Several parents in the Rockville Centre school district are voicing concerns about transgender students being given access to bathrooms and locker rooms based on the gender they feel most comfortable identifying with.
At the Board of Education meeting on Dec. 12 in the South Side High School auditorium, more than a dozen parents urged the district to reverse the policy, despite state and federal requirements that prohibit public school districts from denying a student use of a restroom due to gender identity.
Parents expressed fears that providing such access to students could potentially put others in harm’s way. They also expressed frustration over a lack of parental consultation about what they perceived to be a new policy on the issue.
William Cooney, a Rockville Centre resident, said that he was frustrated with the response by district administrators after the November school board meeting, at which he posed a series of questions on the subject.

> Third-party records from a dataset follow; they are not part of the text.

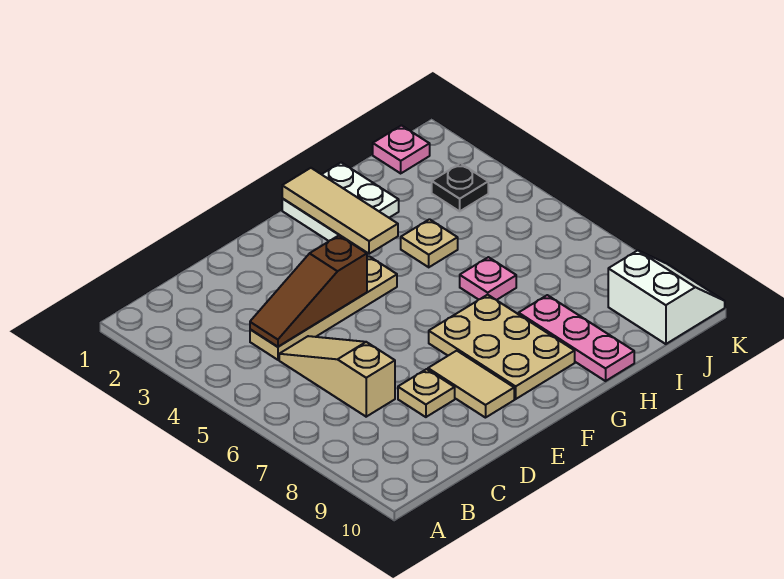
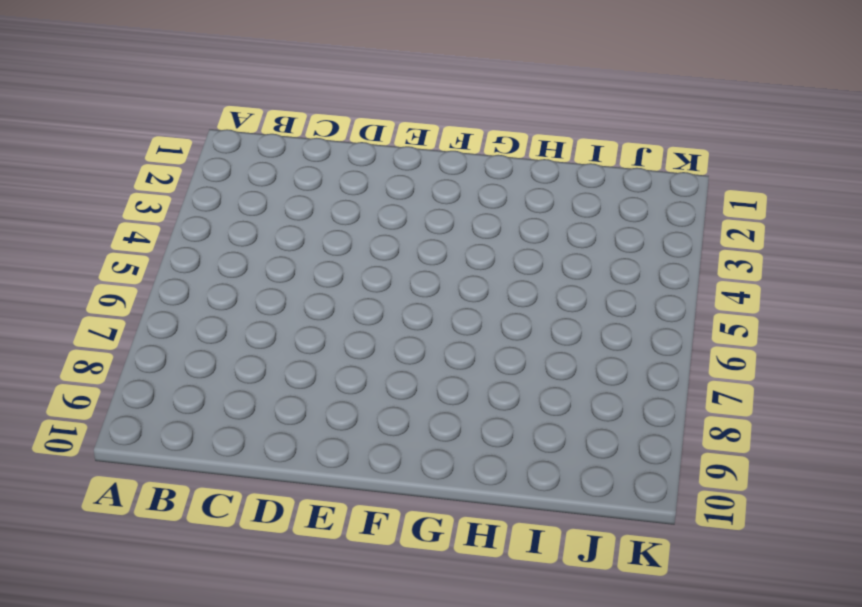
none -> tan 1x4 plate [250,256,397,360]
none -> tan 1x3 slope [279,336,395,417]
none -> tan 1x1 plate [398,369,455,417]

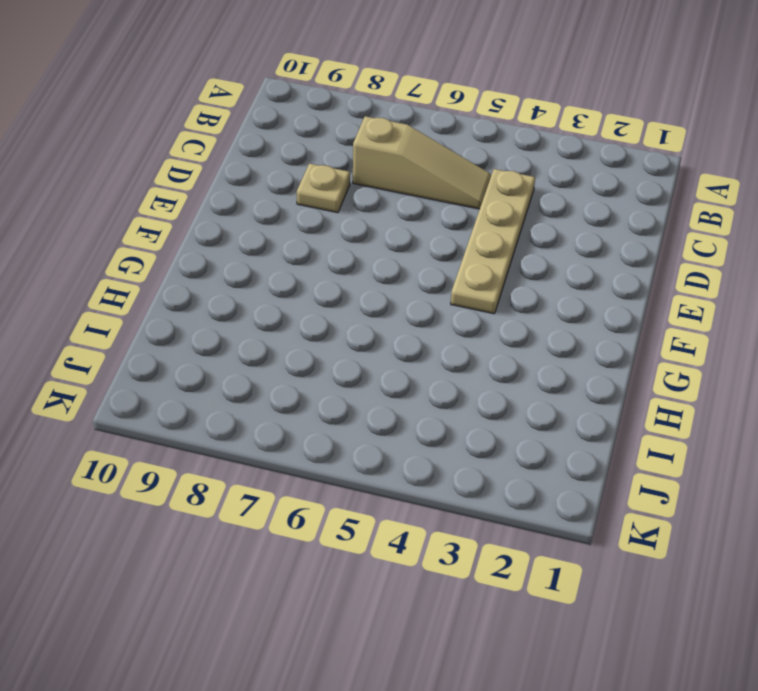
none -> tan 1x2 tile [428,351,514,418]
none -> tan 2x3 plate [429,295,575,399]
none -> white 2x2 plate [282,163,399,242]

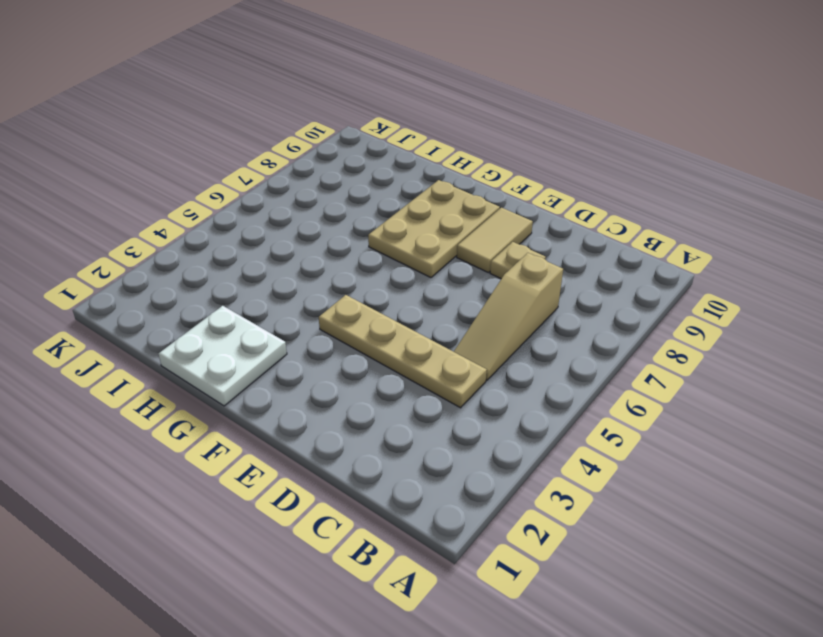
none -> tan 1x1 plate [401,219,458,267]
none -> pink 1x1 plate [460,257,516,300]
none -> pink 1x3 plate [519,295,634,381]

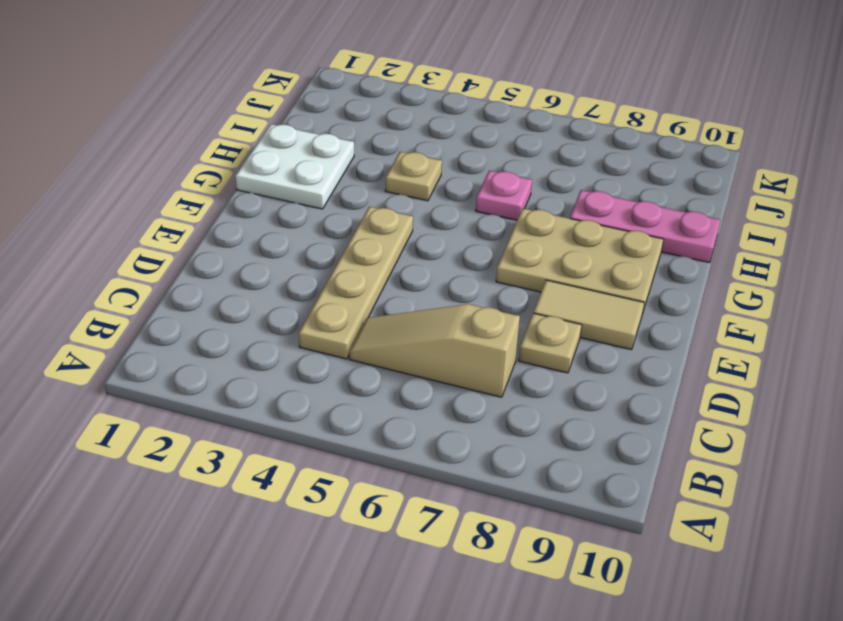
none -> pink 1x1 plate [373,126,430,173]
none -> black 1x1 plate [432,163,488,211]
none -> white 2x2 slope [608,250,725,344]

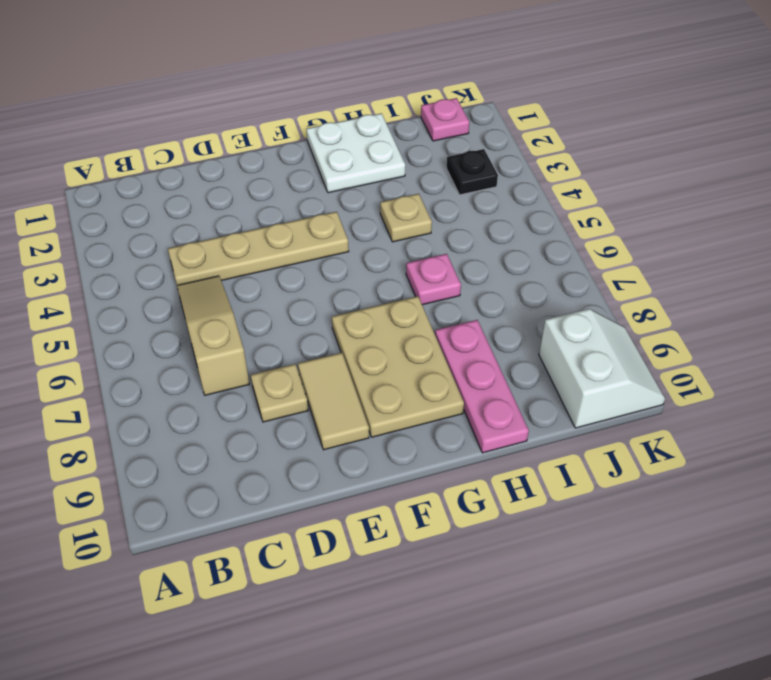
none -> brown 1x3 slope [250,235,367,347]
none -> tan 1x3 tile [282,168,398,254]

“The answers provided were almost entirely deflections based on the clearly erroneous position that district policy permitting students to use bathrooms and locker rooms of the opposite sex is not a policy change,” Cooney said. “Superintendent (Matthew) Gaven said nothing about state law requiring this. If the board wishes to restore some measure of credibility it has lost, it will climb down from the position that there is no policy change, and that the district has had no choice but to permit students to use bathrooms and locker rooms for the opposite sex since 2019. That was not what the district policy was in 2023, and it is not how the district interpreted state law in 2023.”

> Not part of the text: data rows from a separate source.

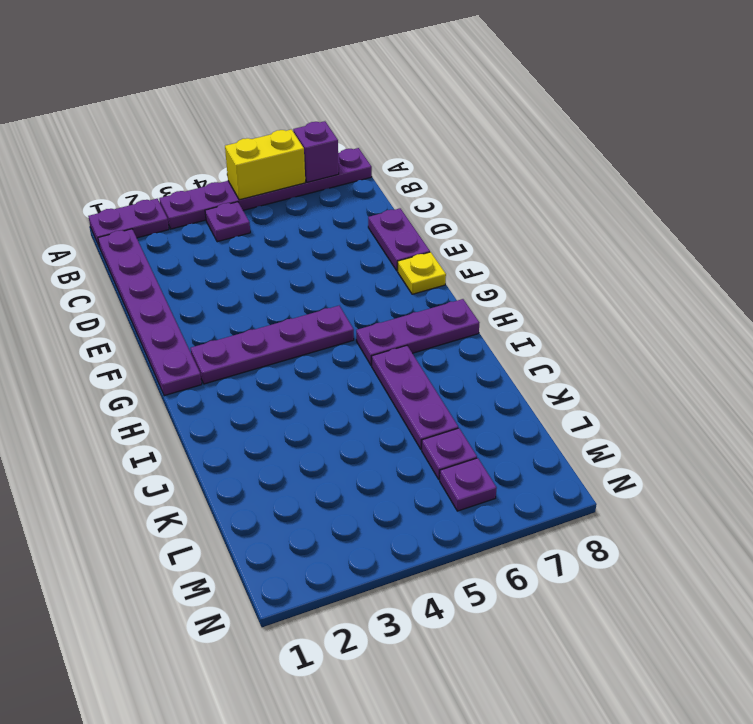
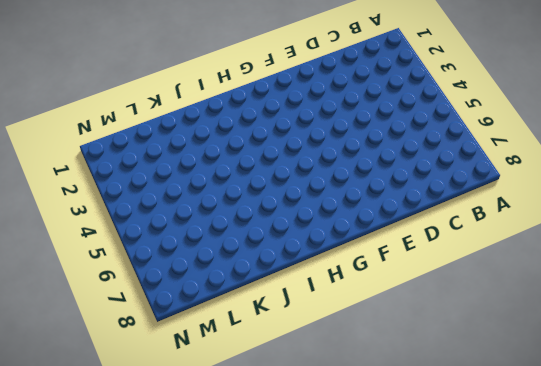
none -> purple 1x2 plate [88,199,169,246]
none -> purple 1x6 plate [159,148,372,229]
none -> purple 1x6 plate [98,229,202,396]

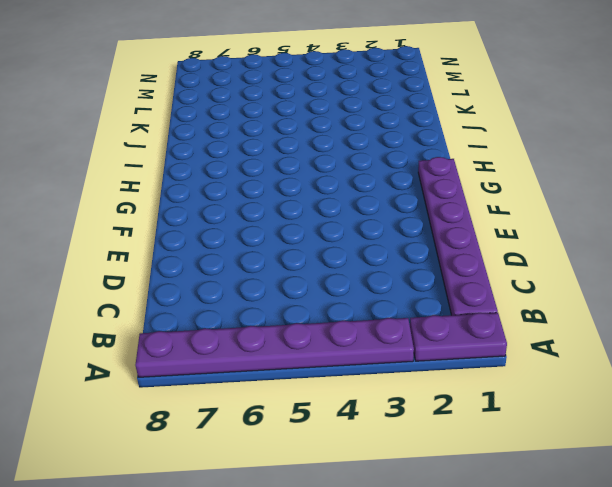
none -> purple 1x1 plate [205,202,250,242]
none -> purple 1x2 plate [368,208,430,271]
none -> yellow 1x1 plate [398,252,446,294]

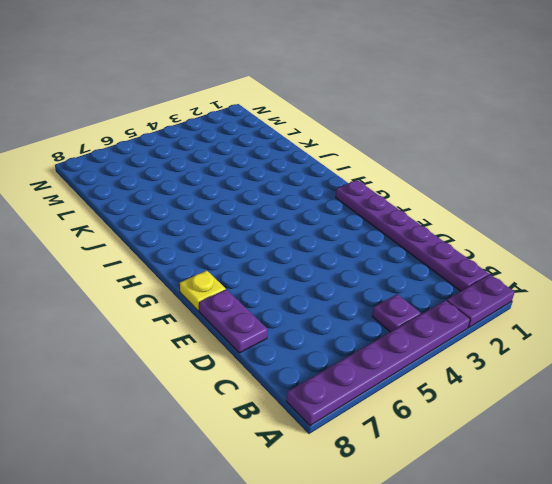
none -> purple 1x4 plate [191,306,354,384]
none -> purple 1x3 plate [356,299,479,366]
none -> purple 1x3 plate [372,346,458,449]

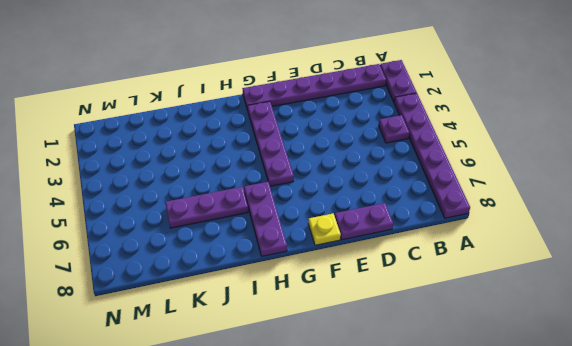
none -> purple 1x1 plate [422,428,477,480]
none -> purple 1x1 plate [440,458,497,511]
none -> yellow 1x2 brick [225,129,305,200]

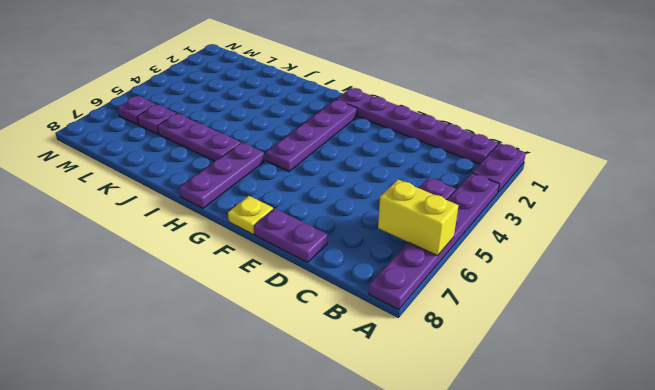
yellow 1x2 brick [378,180,459,256] -> yellow 1x2 brick turned to [225,129,305,200]
none -> purple 1x1 brick [293,121,339,182]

Many parents expressed concerns about what they believed to be a new policy, but the district has stated that it has not implemented any new policies on genders and bathroom use, and has been following state law since 2019.
Rachel Ferrick, who has three children in the district, said that despite state law requirements, she intends to teach her children that “sex is binary.”
“This is not just an issue of bathrooms,” Ferrick said. “It is an issue of teaching our children, especially our daughters, to be compliant — to remain silent even when your instincts are screaming that something is not right. To be polite and just shut up and take it, lest we offend someone.”
The State Education Department, in a 2023 report on creating a safe, supportive and affirming school environment for transgender and gender-expansive students, stated that public schools can provide alternative single-stall “all gender” restrooms or private changing spaces on request. The department further stated, however, that the option must never be forced on students as the only alternative.
“Our district has long provided gender-neutral, single-occupancy bathroom options for any students or staff who wish to use them, which is in accordance with Education Law 409-m,” Gaven said in a statement. “This established practice is not a response to any recent policy changes. Pursuant to the New York State Human Rights Law, school districts in New York must allow students to use the bathroom that is consistent with their gender identity and to provide all students the option of choosing to utilize the single occupancy bathrooms for any reason.”
According to the state’s Gender Expression Non-Discrimination Act, public schools are not permitted to ask transgender or gender-expansive students to use a single-stall restroom because of someone else’s concerns, or require medical or any other documentation for the use of restrooms, locker rooms or residential facilities.
“I just want to make it clear that this was not a policy that this board implemented, and it’s not specific to Rockville Centre,” school board President Kelly Barry said after the public comment portion of last week’s meeting. “This board did not create a new policy in our manual addressing this issue.”
The district’s legal counselor, whose firm represents 195 districts across the state, said that all public schools are required to adhere to state law requirements for restroom accessibility.